I felt shocked, the way I do when I see a long line of cars waiting in a fast food drive-thru. I take for granted that since I grew out of my 18-year old diet of whatever junk I can find and pay for with quarters leftover from a laundromat trip that other adults have too. But that’s just not the case.
We all hear the advice to eat the rainbow (and no, ketchup and mustard don’t count for your colors) but it occurs to me that maybe people don’t know how easily it can be done.
Enter the sandwich.
No matter what your day looks like or how short you feel on time to make fresh food, you always have two minutes to make a sandwich. It will take less time than waiting in line to pay for your pre-made, store-bought, and preservative-laden convenience food.
Here’s a list of what you need:
- A small cooler bag and slicker pad. They’re affordable, you only have to buy them one time and the ice pack will keep the contents of the bag, that come in many stylish designs these days, cool until your lunch break.

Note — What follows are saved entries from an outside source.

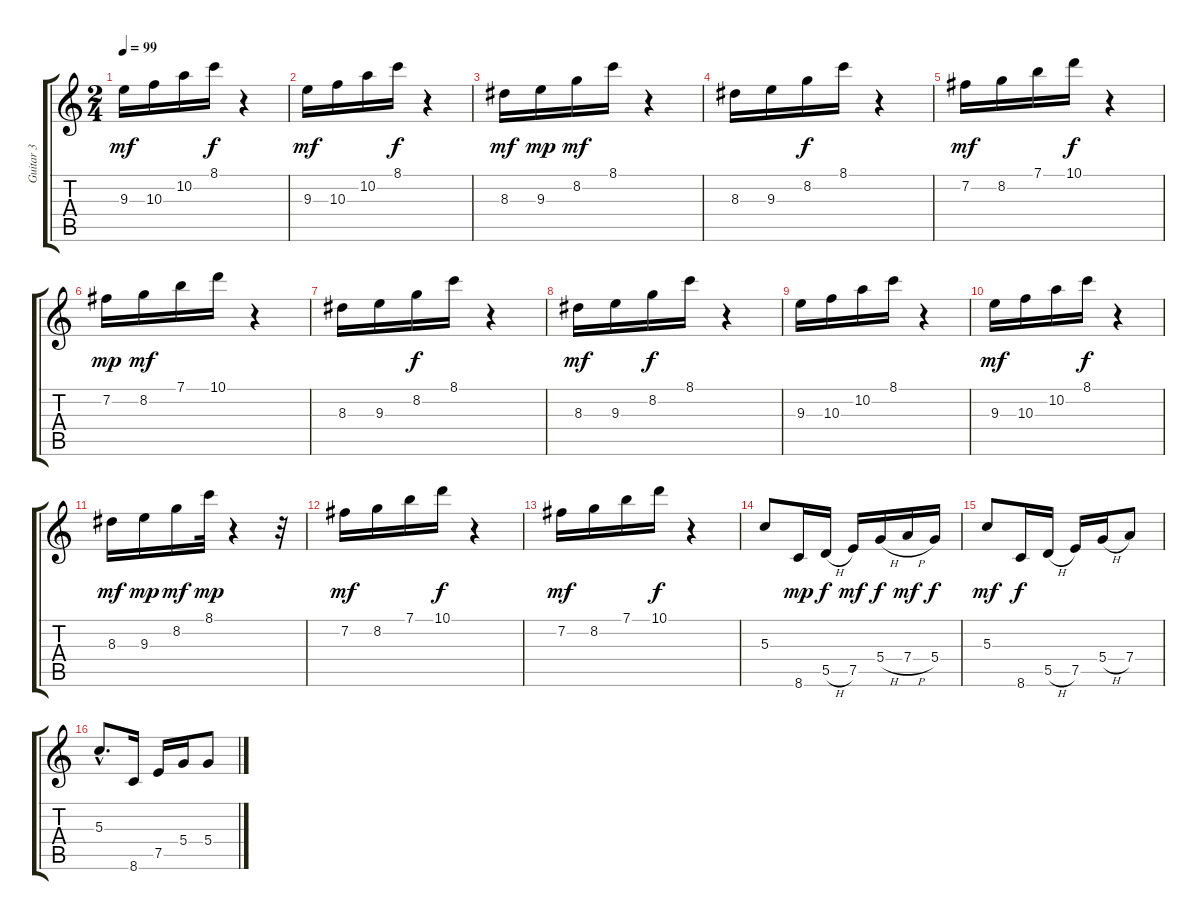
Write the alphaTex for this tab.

\track ("Guitar 3" "Guitar 3") {instrument acousticguitarsteel}
\staff {score tabs}
\tuning (E4 B3 G3 D3 A2 E2) {hide}
\ts (2 4)
\tempo 99
\clef g2
\ks c
9.3.16{dy mf} 10.3.16 10.2.16 8.1.16{dy f} r.4 |
9.3.16{dy mf} 10.3.16 10.2.16 8.1.16{dy f} r.4 |
8.3.16{dy mf} 9.3.16{dy mp} 8.2.16{dy mf} 8.1.16 r.4 |
8.3.16 9.3.16 8.2.16{dy f} 8.1.16 r.4 |
7.2.16{dy mf} 8.2.16 7.1.16 10.1.16{dy f} r.4 |
7.2.16{dy mp} 8.2.16{dy mf} 7.1.16 10.1.16 r.4 |
8.3.16 9.3.16 8.2.16{dy f} 8.1.16 r.4 |
8.3.16{dy mf} 9.3.16 8.2.16{dy f} 8.1.16 r.4 |
9.3.16 10.3.16 10.2.16 8.1.16 r.4 |
9.3.16{dy mf} 10.3.16 10.2.16 8.1.16{dy f} r.4 |
8.3.16{dy mf} 9.3.16{dy mp} 8.2.16{dy mf} 8.1.32{dy mp} r.4 r.32 |
7.2.16{dy mf} 8.2.16 7.1.16 10.1.16{dy f} r.4 |
7.2.16{dy mf} 8.2.16 7.1.16 10.1.16{dy f} r.4 |
5.3.8 8.6.16{dy mp} 5.5{h}.16{dy f} 7.5.16{dy mf} 5.4{h}.16{dy f} 7.4{h}.16{dy mf} 5.4.16{dy f} |
5.3.8{dy mf} 8.6.16{dy f} 5.5{h}.16 7.5.16 5.4{h}.16 7.4.8 |
5.3{hac}.8{d} 8.6.16 7.5.16 5.4.16 5.4.8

- A loaf of bread. I prefer making my own but I have been known to buy a multi-grain or sprouted grain loaf from the store in a pinch. If you’re gluten-free there are a variety of commercial bread to support you or you can always pick up a pack of tortillas and make it a wrap.
- A selection of vegetables. Lettuce or another green like spinach along with tomato are the obvious choices but some other good options to switch it up and keep it interesting include: red pepper, cucumber, onion, sprouts or micro greens, grated carrots and beets, sautéed mushrooms, and the list goes on.
- A protein. If you’re a meat eater there’s the obvious pre-sliced lunch meat but you could also cook a roast or a couple chicken breasts in a crockpot over the weekend and use the leftover shredded meat for your lunches. If you’re going veggie, you could slice an avocado in half, leave the slices in the skin and squirt a little lemon juice on them to keep them fresh and green. Or use hummus. There are also a lot of meat substitutes out there but I try and use them sparingly and stick to real foods as much as possible.
- A small Tupperware for your condiment of choice. I use mainly Dijon mustard but you could easily mix it up with mayonnaise or use another spread like pesto or olive tapenade.
- A handful of small, washable containers. If you want to get everything ready the night before, put the veggies, protein and bread slices in separate containers. At lunchtime, it’s as easy as spreading your condiments, stacking your fillings, and chowing down.
Note: It’s a good idea to keep a set of cutlery in your cooler bag. Mine has a pocket on the outside to hold them.
Cheaper, healthier, and if you’re like my husband- it’s actually the perfect food.